▶ [Task details] Repeat all of the records below word for word, leaving out the pictures.

▶ [Chart understanding data]

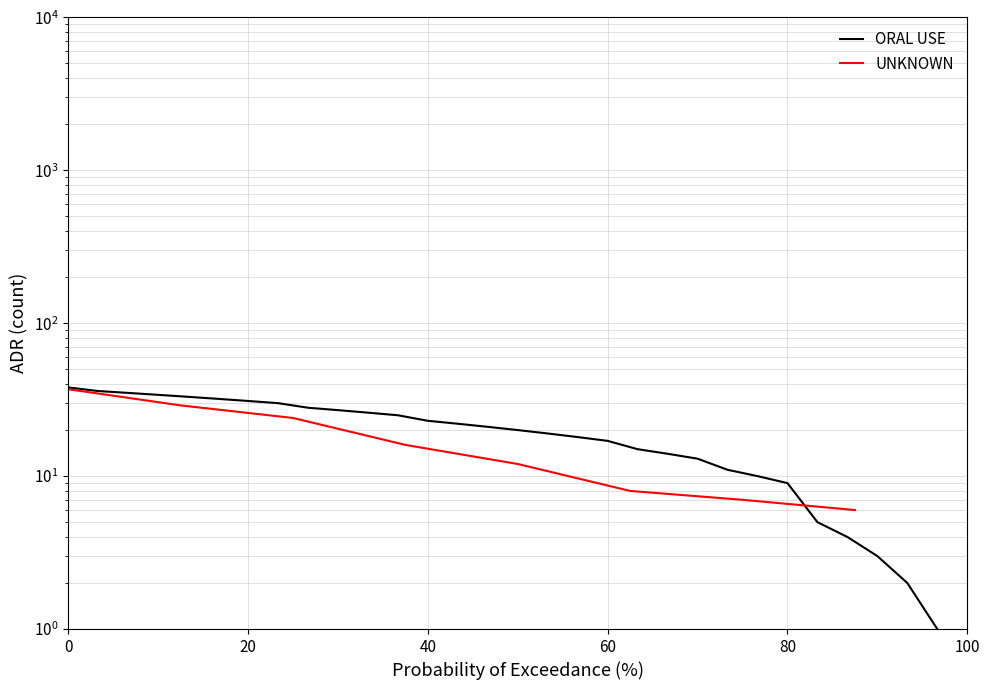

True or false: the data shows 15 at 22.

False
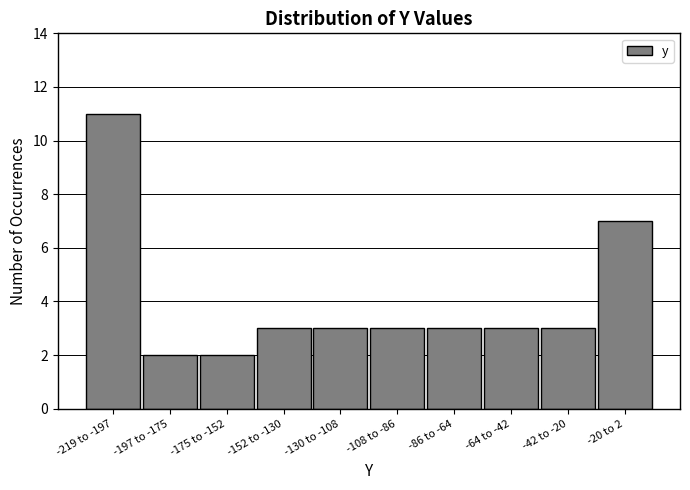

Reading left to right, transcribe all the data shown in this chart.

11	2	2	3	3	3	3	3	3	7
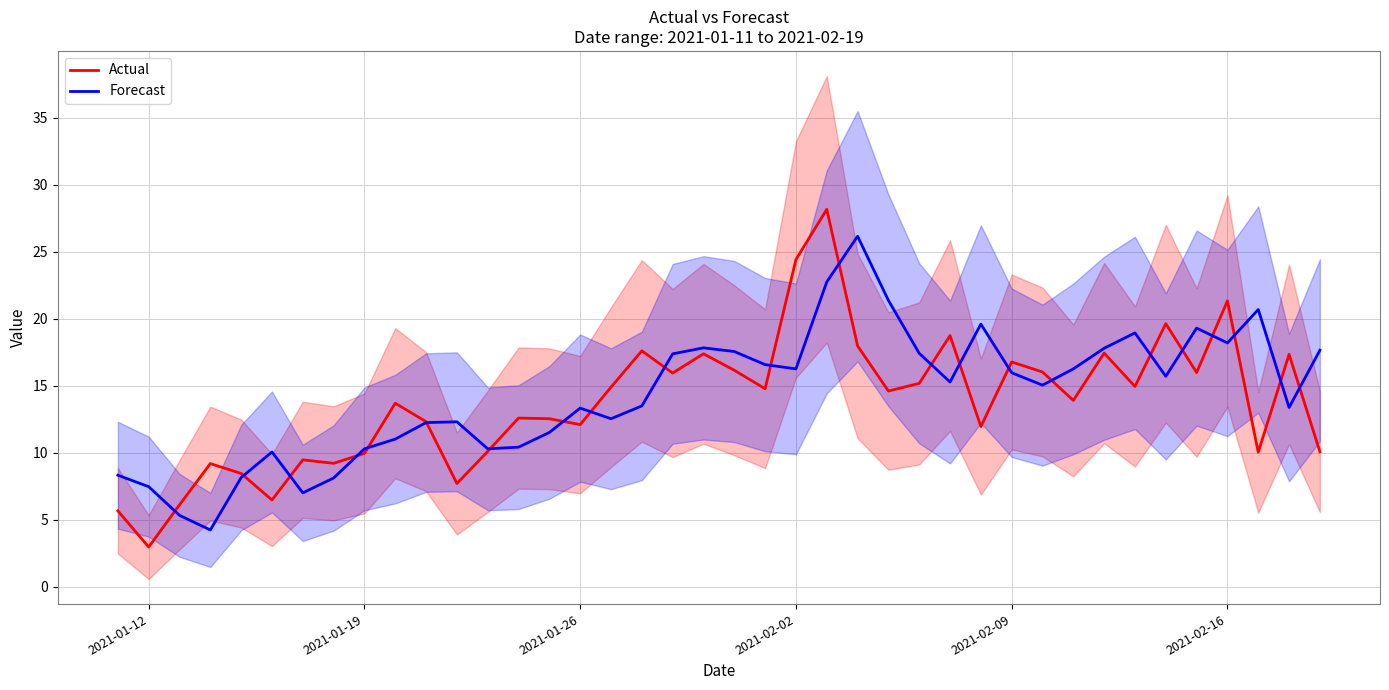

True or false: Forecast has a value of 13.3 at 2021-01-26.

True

▶ [Answer section]
True or false: the data shows 15 at 22.

False

Reading left to right, transcribe all the data shown in this chart.

11	2	2	3	3	3	3	3	3	7

True or false: Forecast has a value of 13.3 at 2021-01-26.

True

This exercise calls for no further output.